Mei mengerucutkan bibirnya, dan langsung memeluk Erzsébet sekencang mungkin, "Ini hadiah besar darimu, Kak-dan tolong, jangan pernah bilang begini lagi ... kau kakak perempuan terbaik yang pernah aku punya! Kau kakak perempuan pertama dan terakhirku, jadi tolong, pikirkanlah bahwa Kakak juga sangat penting untukku-te-terima kasih kadonya, aah, aku senang sekali!" dia mengeratkan pelukannya lebih kencang lagi.

"Dia benar. Kau sudah memberi lebih dari cukup untuk kami, Kak," Kiku hanya berkata singkat namun turut memeluk dua orang wanita itu.

Di balik punggung Erzsébet, sebuah bangunan berdiri. Kelabu dan merah jambu adalah warna yang mendominasi, dengan desain kontemporer.

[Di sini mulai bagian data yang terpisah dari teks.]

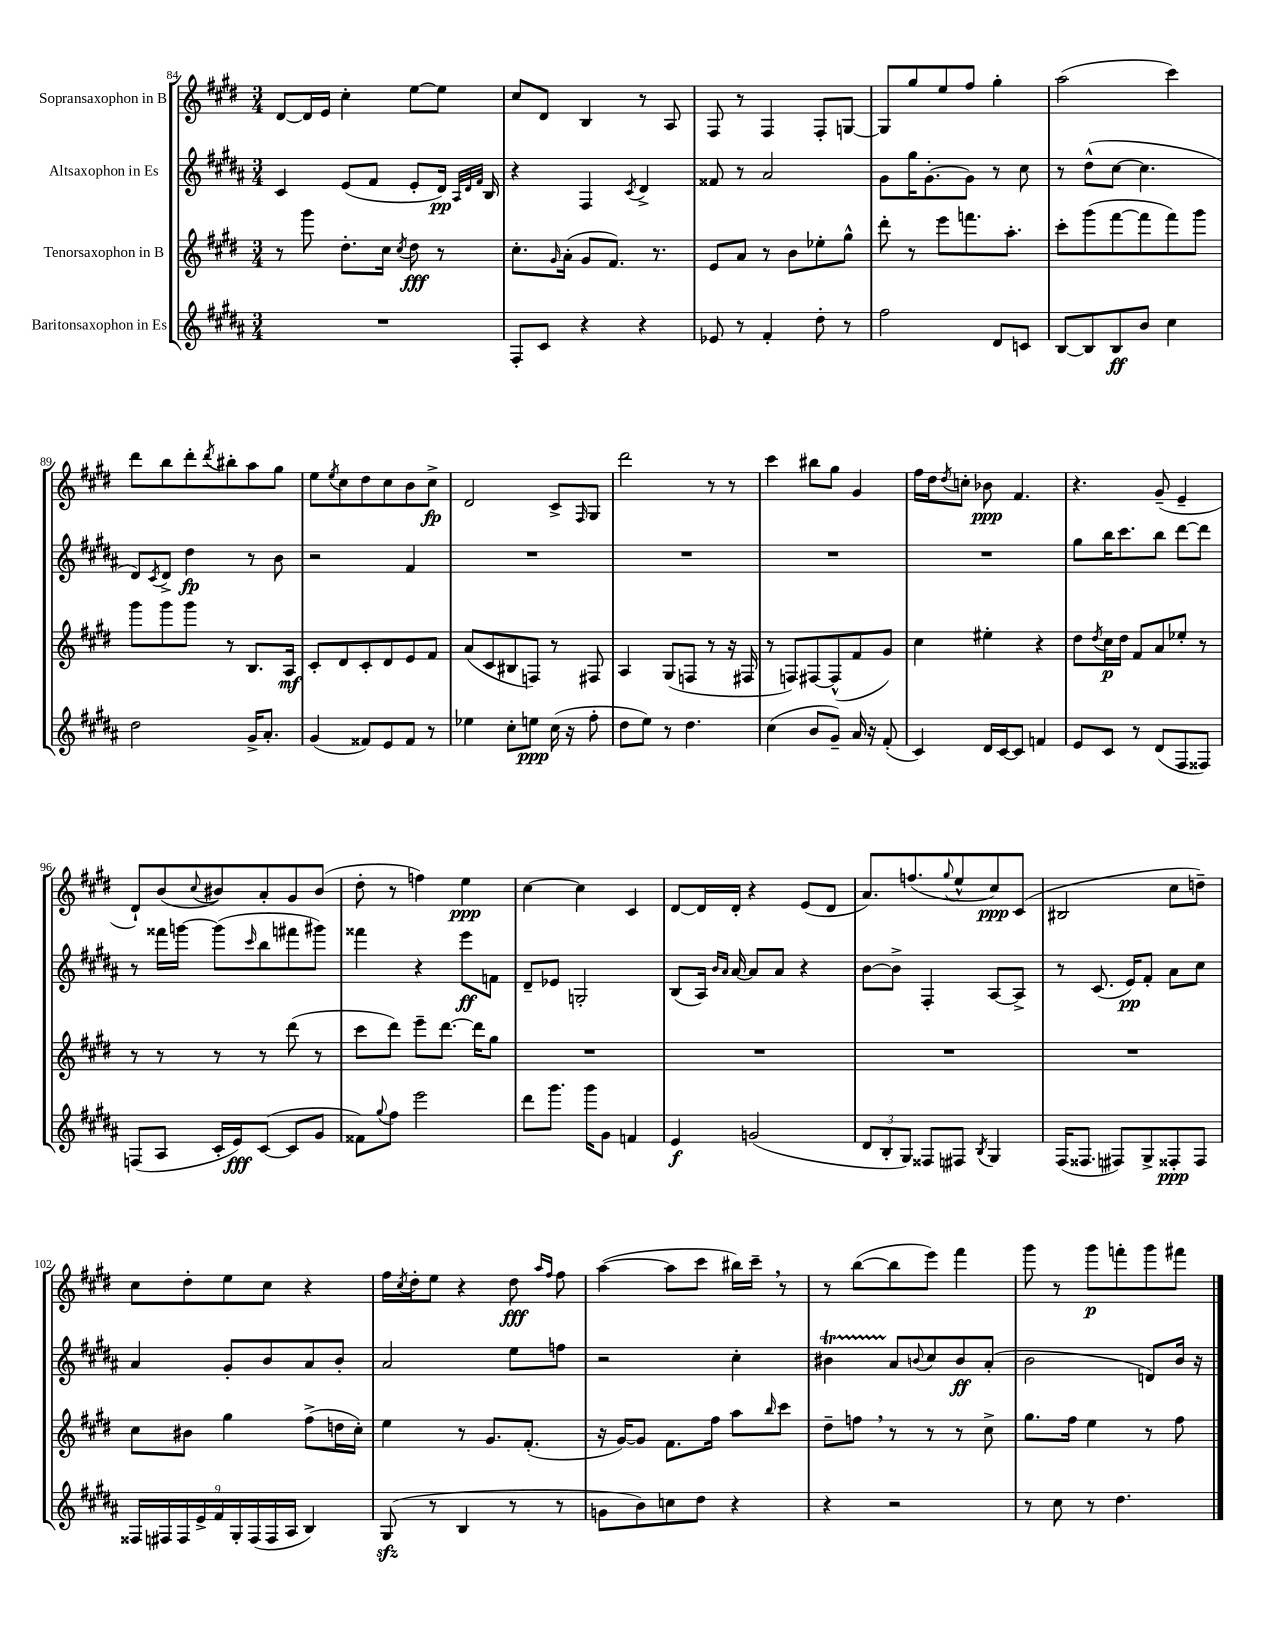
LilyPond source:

<<
\new StaffGroup <<
\new Staff = "s0" \with { instrumentName = "Sopransaxophon in B" } {
    \clef treble \key e \major \numericTimeSignature \time 3/4
    dis'8~ dis'16 e'16 cis''4-. e''8~ e''8 |
    cis''8 dis'8 b4 r8 a8 |
    fis8 r8 fis4 fis8-. g8~ |
    g8 gis''8 e''8 fis''8 gis''4-. |
    a''2( cis'''4) |
    dis'''8 b''8 dis'''8-. \acciaccatura { dis'''8 } bis''8-. a''8 gis''8 |
    e''8 \acciaccatura { e''8 } cis''8 dis''8 cis''8 b'8 cis''8->\fp |
    dis'2 cis'8-> \grace { fis16 } gis8 |
    dis'''2 r8 r8 |
    cis'''4 bis''8 gis''8 gis'4 |
    fis''16 dis''16 \acciaccatura { dis''8 } c''8-. bes'8\ppp fis'4. |
    r4. gis'8--( e'4-- |
    dis'8-!) b'8( \appoggiatura { cis''8 } bis'8) a'8-. gis'8 bis'8( |
    dis''8-. r8 f''4) e''4\ppp |
    cis''4~ cis''4 cis'4 |
    dis'8~ dis'16 dis'16-. r4 e'8( dis'8 |
    a'8.) f''8.( \appoggiatura { gis''8 } e''8-^ cis''8\ppp) cis'8( |
    bis2 cis''8 d''8--) |
    cis''8 dis''8-. e''8 cis''8 r4 |
    fis''16 \acciaccatura { cis''8 } dis''16-. e''8 r4 dis''8\fff \grace { a''16 fis''16 } fis''8 |
    a''4~( a''8 cis'''8 bis''16) cis'''16-- \breathe r8 |
    r8 b''8~( b''8 e'''8) fis'''4 |
    gis'''8 r8 gis'''8\p f'''8-. gis'''8 fis'''8 \bar "|." |
}
\new Staff = "s1" \with { instrumentName = "Altsaxophon in Es" } {
    \clef treble \key b \major \numericTimeSignature \time 3/4
    cis'4 e'8( fis'8 e'8-. dis'16\pp) \grace { ais32 dis'32 fis'32 } b16 |
    r4 fis4 \acciaccatura { cis'8 } dis'4-> |
    fisis'8 r8 ais'2 |
    gis'8 gis''16 gis'8.~-. gis'8 r8 cis''8 |
    r8 dis''8-^( cis''8~ cis''4. |
    dis'8) \acciaccatura { cis'8 } dis'8-> dis''4\fp r8 b'8 |
    r2 fis'4 |
    R2. |
    R2. |
    R2. |
    R2. |
    gis''8 b''16 cis'''8. b''8 dis'''8~ dis'''8 |
    r8 fisis'''16 g'''16~ g'''8( \grace { cis'''16 } b''8 fis'''8 gis'''8) |
    fisis'''4 r4 e'''8\ff f'8 |
    dis'8-- ees'8 g2-. |
    b8( ais16) \grace { b'16 ais'16 } ais'16~ ais'8 ais'8 r4 |
    b'8~ b'8-> fis4-. ais8~ ais8-> |
    r8 cis'8.( e'16\pp) fis'8-. ais'8 cis''8 |
    ais'4 gis'8-. b'8 ais'8 b'8-. |
    ais'2 e''8 f''8 |
    r2 cis''4-. |
    bis'4\startTrillSpan ais'8\stopTrillSpan \appoggiatura { b'8 } cis''8 b'8\ff ais'8-.( |
    b'2 d'8) b'16 r16 \bar "|." |
}
\new Staff = "s2" \with { instrumentName = "Tenorsaxophon in B" } {
    \clef treble \key e \major \numericTimeSignature \time 3/4
    r8 gis'''8 dis''8.-. cis''16 \acciaccatura { cis''8 } dis''8\fff r8 |
    cis''8.-. \grace { gis'16 } a'16-.( gis'8 fis'8.) r8. |
    e'8 a'8 r8 b'8 ees''8-. gis''8-^ |
    dis'''8-. r8 e'''8 f'''8. a''8.-. |
    cis'''8-. gis'''8( fis'''8~ fis'''8 fis'''8) gis'''8 |
    gis'''8 gis'''8 gis'''8 r8 b8. a16\mf |
    cis'8-. dis'8 cis'8-. dis'8 e'8 fis'8 |
    a'8( cis'8 bis8 f8) r8 fis8 |
    a4 gis8( f8 r8 r16 fis16 |
    r8 f8) fis8~ fis8-^( fis'8 gis'8) |
    cis''4 eis''4-. r4 |
    dis''8 \acciaccatura { dis''8 } cis''16\p dis''16 fis'8 a'8 ees''8-. r8 |
    r8 r8 r8 r8 dis'''8( r8 |
    cis'''8 dis'''8) e'''8-- dis'''8.~ dis'''16 gis''8 |
    R2. |
    R2. |
    R2. |
    R2. |
    cis''8 bis'8 gis''4 fis''8->( d''16 cis''16-.) |
    e''4 r8 gis'8. fis'8.-.( |
    r16 gis'16~) gis'8 fis'8. fis''16 a''8 \grace { b''16 } cis'''8 |
    dis''8-- f''8 \breathe r8 r8 r8 cis''8-> |
    gis''8. fis''16 e''4 r8 fis''8 \bar "|." |
}
\new Staff = "s3" \with { instrumentName = "Baritonsaxophon in Es" } {
    \clef treble \key b \major \numericTimeSignature \time 3/4
    R2. |
    fis8-. cis'8 r4 r4 |
    ees'8 r8 fis'4-. dis''8-. r8 |
    fis''2 dis'8 c'8 |
    b8~ b8 b8\ff b'8 cis''4 |
    dis''2 gis'16-> ais'8.-. |
    gis'4( fisis'8) e'8 fisis'8 r8 |
    ees''4 cis''8-. e''8\ppp cis''16( r16 fis''8-. |
    dis''8 e''8) r8 dis''4. |
    cis''4( b'8 gis'8--) ais'16 r16 fis'8-.( |
    cis'4) dis'16 cis'16~ cis'8 f'4 |
    e'8 cis'8 r8 dis'8( fis8 fisis8) |
    f8( ais8 cis'16-. e'16\fff) cis'8~( cis'8 gis'8 |
    fisis'8) \appoggiatura { gis''8 } fis''8 e'''2 |
    dis'''8 gis'''8. gis'''16 gis'8 f'4 |
    e'4\f g'2( |
    \tuplet 3/2 { dis'8 b8-. gis8) } fisis8 fis8 \acciaccatura { b8 } gis4 |
    fis16( fisis8. fis8) gis8-> fisis8-.\ppp fisis8 |
    \tuplet 9/8 { fisis16 fis16 fis16 e'16-> fis'16 gis16-. fis16( fis16 ais16 } b4) |
    gis8\sfz( r8 b4 r8 r8 |
    g'8 b'8) c''8 dis''8 r4 |
    r4 r2 |
    r8 cis''8 r8 dis''4. \bar "|." |
}
>>
>>
\layout { \context { \Score currentBarNumber = #84 } }
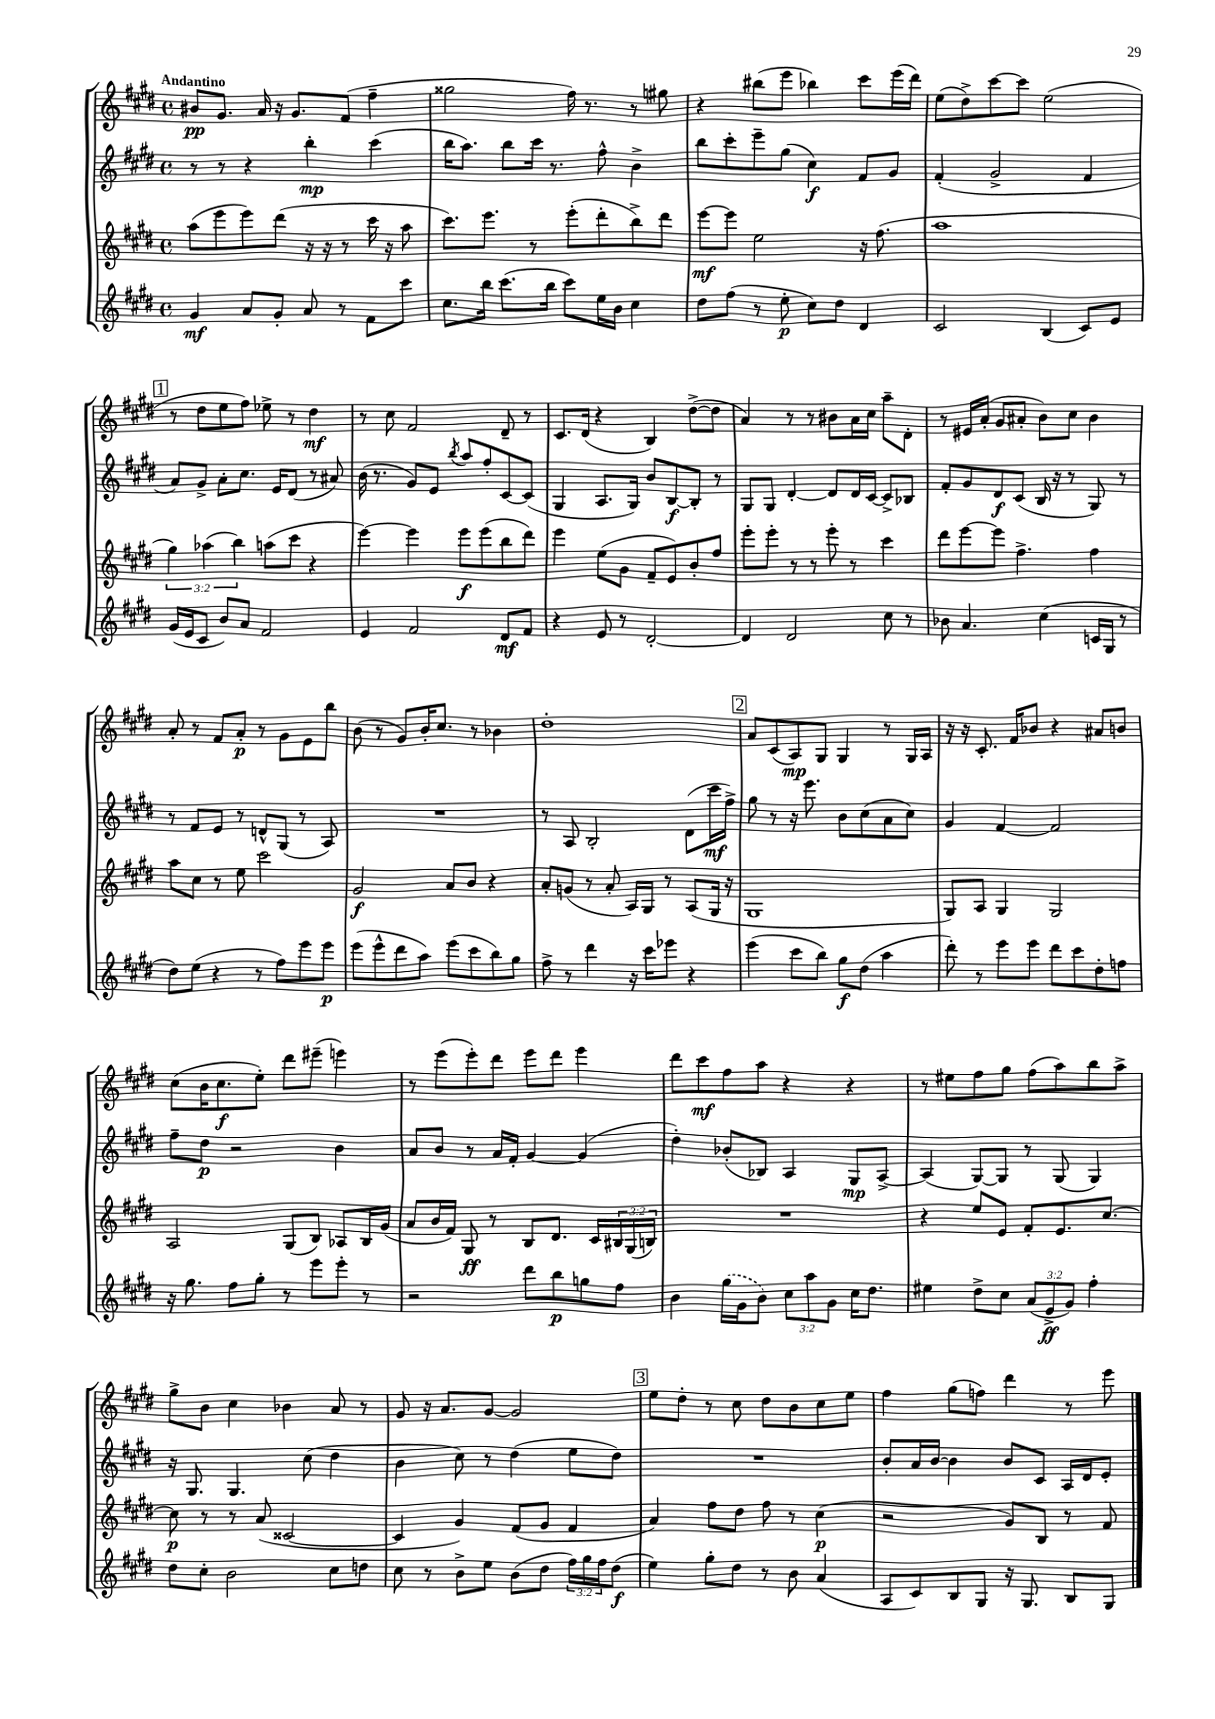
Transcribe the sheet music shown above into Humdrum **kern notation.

**kern	**kern	**kern	**kern
*staff4	*staff3	*staff2	*staff1
*clefG2	*clefG2	*clefG2	*clefG2
*k[f#c#g#d#]	*k[f#c#g#d#]	*k[f#c#g#d#]	*k[f#c#g#d#]
*M4/4	*M4/4	*M4/4	*M4/4
*met(c)	*met(c)	*met(c)	*met(c)
4g#	(8aa	8r	8b#
.	8eee	8r	8.g#
8a	8eee)	4r	.
.	.	.	16a
8g#'	(8ddd#	.	16r
.	.	.	8.g#
8a	16r	4bb'	.
.	16r	.	.
8r	8r	.	(8f#
8f#	16ccc#	(4ccc#	4ff#~
.	16r	.	.
8ccc#	8aa	.	.
=	=	=	=
8.cc#	8.ccc#)	16bb	2gg##
.	.	8.aa)	.
16bb	8.eee	.	.
(8.ccc#	.	8bb	.
.	8r	16ccc#	.
16bb	.	8.r	.
8ccc#)	(8eee'	.	16ff#)
.	.	.	8.r
16ee	8ddd#'	8ff#^^	.
16b	.	.	.
4cc#	8bb^)	4b^	8r
.	8ddd#	.	8gg#
=	=	=	=
8dd#	[8eee	8bb	4r
(8ff#	8eee]	8ccc#'	.
8r	2ee	8eee~	(8bb#
8ee'	.	(8gg#	8eee
8cc#)	.	4cc#)	4bb-)
8dd#	.	.	.
4d#	16r	8f#	8ccc#
.	(8.ff#	.	.
.	.	8g#	(16eee
.	.	.	16ddd#)
=	=	=	=
2c#	1aa	(4f#'	(8ee
.	.	.	8dd#^)
.	.	2g#^	[8ccc#
.	.	.	8ccc#]
(4B	.	.	(2ee
8c#)	.	4f#	.
8e	.	.	.
=	=	=	=
(16g#	6gg#)	8a)	8r
16e	.	.	.
8c#	.	8g#^	8dd#
.	(6aa-	.	.
8b)	.	8a'	8ee
.	6bb)	.	.
8a	.	8.cc#	8ff#)
2f#	(8aa	.	8ee-^
.	.	16e	.
.	8ccc#	(8d#	8r
.	4r	8r	4dd#
.	.	8a#)	.
=	=	=	=
4e	[4eee)	(16b	8r
.	.	8.r	.
.	.	.	8cc#
2f#	4eee]	8g#)	2f#
.	.	8e	.
.	.	8qbb	.
.	8eee	8aa	.
.	(8eee	8ff#'	.
8d#	8bb	[8c#	8d#~
8f#	8ddd#)	(8c#]	8r
=	=	=	=
4r	4eee	4G#	8.c#
.	.	.	(16d#
8e	(8ee	8.A	4r
8r	8g#	.	.
.	.	16G#)	.
[2d#'	8f#~	8b	4B)
.	8e)	[8B	.
.	8b'	8B']	([8dd#^
.	8ff#	8r	8dd#]
=	=	=	=
4d#]	8eee'	8G#	4a)
.	8eee'	8G#	.
2d#	8r	[4d#'	8r
.	8r	.	8r
.	8eee'	8d#]	8b#
.	8r	16d#	16a
.	.	[16c#	16cc#
8cc#	4ccc#	8c#^]	8aa~
8r	.	8B-	8d#'
=	=	=	=
8b-	8ddd#	8f#'	8r
4.a	[8eee	8g#	16e#
.	.	.	(16a'
.	8eee]	8d#	8g#
.	4.ff#^	(8c#	8a#'
(4cc#	.	16B	8b)
.	.	16r	.
.	.	8r	8cc#
16c	4ff#	8G#)	4b
16G#	.	.	.
8r	.	8r	.
=	=	=	=
8dd#)	8aa	8r	8a'
(8ee	8cc#	8f#	8r
4r	8r	8e	8f#
.	8ee	8r	8a'
8r	2ccc#	8d^^	8r
8ff#)	.	(8G#	8g#
8eee	.	8r	8e
8eee	.	8A)	8bb
=	=	=	=
(8eee	2g#	1r	(8b
8eee^^	.	.	8r
8ddd#	.	.	8g#)
8aa)	.	.	16b'
.	.	.	8.cc#
(8eee	8a	.	.
8ccc#	8b	.	8r
8bb)	4r	.	4b-
8gg#	.	.	.
=	=	=	=
8ff#^	8a'	8r	1dd#'
8r	(8g	8A	.
4ddd#	8r	2B'	.
.	8a'	.	.
16r	16A)	.	.
16ccc#	16G#	.	.
8eee-	8r	.	.
4r	(8A	(8d#	.
.	16G#	16ccc#	.
.	16r	16ff#^)	.
=	=	=	=
(4eee	1G#	8gg#	8a
.	.	8r	(8c#
8ccc#	.	16r	8A)
.	.	8.eee	.
8bb)	.	.	8G#
8gg#	.	8b	4G#
(8dd#	.	(8cc#	.
4aa	.	8a	8r
.	.	8cc#)	16G#
.	.	.	16A
=	=	=	=
8ddd#')	8G#)	4g#	16r
.	.	.	16r
8r	8A	.	8.c#'
8eee	4G#	[4f#	.
.	.	.	16f#
8eee	.	.	8b-
8ddd#	2G#	2f#]	4r
8ccc#	.	.	.
8dd#'	.	.	8a#
8ff	.	.	8b
=	=	=	=
16r	2A	8ff#~	(8cc#
8.gg#	.	.	.
.	.	8dd#	16b
.	.	.	8.cc#
8ff#	.	2r	.
8gg#'	.	.	8ee')
8r	(8G#	.	8ddd#
8eee	8B)	.	(8eee#~
8eee'	8A-	4b	4eee)
8r	16B	.	.
.	(16g#	.	.
=	=	=	=
2r	8a	8a	8r
.	16b	8b	(8eee
.	16f#)	.	.
.	8G#	8r	8eee')
.	8r	16a	8ddd#
.	.	16f#'	.
8ddd#	8B	[4g#	8eee
8bb	8.d#	.	8ddd#
8gg	.	(4g#]	4eee
.	16c#	.	.
8ff#	24B#	.	.
.	(24G#	.	.
.	24B)	.	.
=	=	=	=
4b	1r	4dd#')	8ddd#
.	.	.	8ccc#
(16gg#	.	(8b-'	8ff#
16g#	.	.	.
8b)	.	8B-)	8aa
12cc#	.	4A	4r
12aa	.	.	.
12g#	.	.	.
16cc#	.	8G#	4r
8.dd#	.	.	.
.	.	[8A^	.
=	=	=	=
4ee#	4r	(4A]	8r
.	.	.	8ee#
8dd#^	8ee	[8G#)	8ff#
8cc#	8e	8G#]	8gg#
(12a	8f#'	8r	(8ff#
12e^	.	.	.
.	8.e	(8G#	8aa)
12g#)	.	.	.
4ff#'	.	4G#)	8bb
.	[8.cc#	.	.
.	.	.	8aa^
=	=	=	=
8dd#	8cc#]	16r	8gg#^
.	.	8.G#	.
8cc#'	8r	.	8b
2b	8r	4.G#	4cc#
.	(8a	.	.
.	[2c##	.	4b-
.	.	(8cc#	.
8cc#	.	4dd#	8a
8dd	.	.	8r
=	=	=	=
8cc#	4c##]	4b	8g#
8r	.	.	16r
.	.	.	8.a
8b^	4g#)	8cc#)	.
8ee	.	8r	[8g#
(8b	(8f#	(4dd#	2g#]
8dd#	8g#	.	.
24ff#)	4f#	8ee	.
24gg#	.	.	.
24ff#	.	.	.
(8dd#	.	8dd#)	.
=	=	=	=
4ee)	4a)	1r	8ee
.	.	.	8dd#'
8gg#'	8ff#	.	8r
8dd#	8dd#	.	8cc#
8r	8ff#	.	8dd#
8b	8r	.	8b
(4a	(4cc#	.	8cc#
.	.	.	8ee
=	=	=	=
8A	2r	8b'	4ff#
8c#)	.	16a	.
.	.	[16b	.
8B	.	4b]	(8gg#
8G#	.	.	8ff)
16r	8g#)	8b	4ddd#
8.G#	.	.	.
.	8B	8c#	.
8B	8r	16A	8r
.	.	16d#	.
8G#	8f#	8e'	8eee
==	==	==	==
*-	*-	*-	*-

Ada lengkung menarik yang menjadi aksen tersendiri di samping teras, dan seolah menjadi penanda gerbang. Lalu jendelanya seluruhnya berbentuk persegi panjang kurus yang membujur sampai ke tanah. Terasnya berbentuk bundar dan di sisi kanan dipenuhi bunga oranye muda yang kecil-kecil namun menarik.

Kiku membimbing tangan Mei untuk masuk. Erzsébet mengikuti di belakang, sambil mendendangkan kembali As Long As You Love Me milik Backstreet Boys yang tadi menjadi muse-nya selama di mobil.

Ruang tamunya berbentuk bujursangkar, dengan aksen dinamis garis-garis yang melintang di atas ventilasinya. Tirainya berwarna merah jambu pucat, dan lantainya putih bersih, dengan bingkai-bingkai jendela dan pintu yang kelabu kuat. Sofa berwarna pastel-mendekati warna tirai-mengisi ruang tersebut dengan komposisi seimbang.

Pajangan di dinding bagian atas nakas putih di sudut ruangan sangat menarik perhatian Mei, karena dia menemukan hal serupa di teras.

Ada sebuah benda seperti keranjang setengah lingkaran dari mozaik warna-warna seperti merah tua, kuning pucat, hijau, dan toska yang menyala, dan di sampingnya ada sebuah lagi yang menyerupai gambar burung hantu. Di teras, yang seperti itu ditampilkan di dinding, di atas sudut kanan puncak bingkai pintu.

"Ini ... artinya apa, Kak?"

Erzsébet menjawab dengan senang hati, "Mereka hieroglif. Keranjang adalah hieroglif untuk 'K', dan burung hantu itu adalah 'M'. Inisial siapa ya, itu?" Erzsébet terkekeh menggoda.

Sekali lagi, Mei menyambar dengan pelukan dan Kiku hanya berdecak.

Ia baru tahu itu.

.

.

a/n: sebenernya pengen bikin banyak deskrip untuk ruangan-ruangan berikutnya tapi yeah saya sudah ngantuk. wanna try to sketch the rooms and the exterior, tho. seems interesting!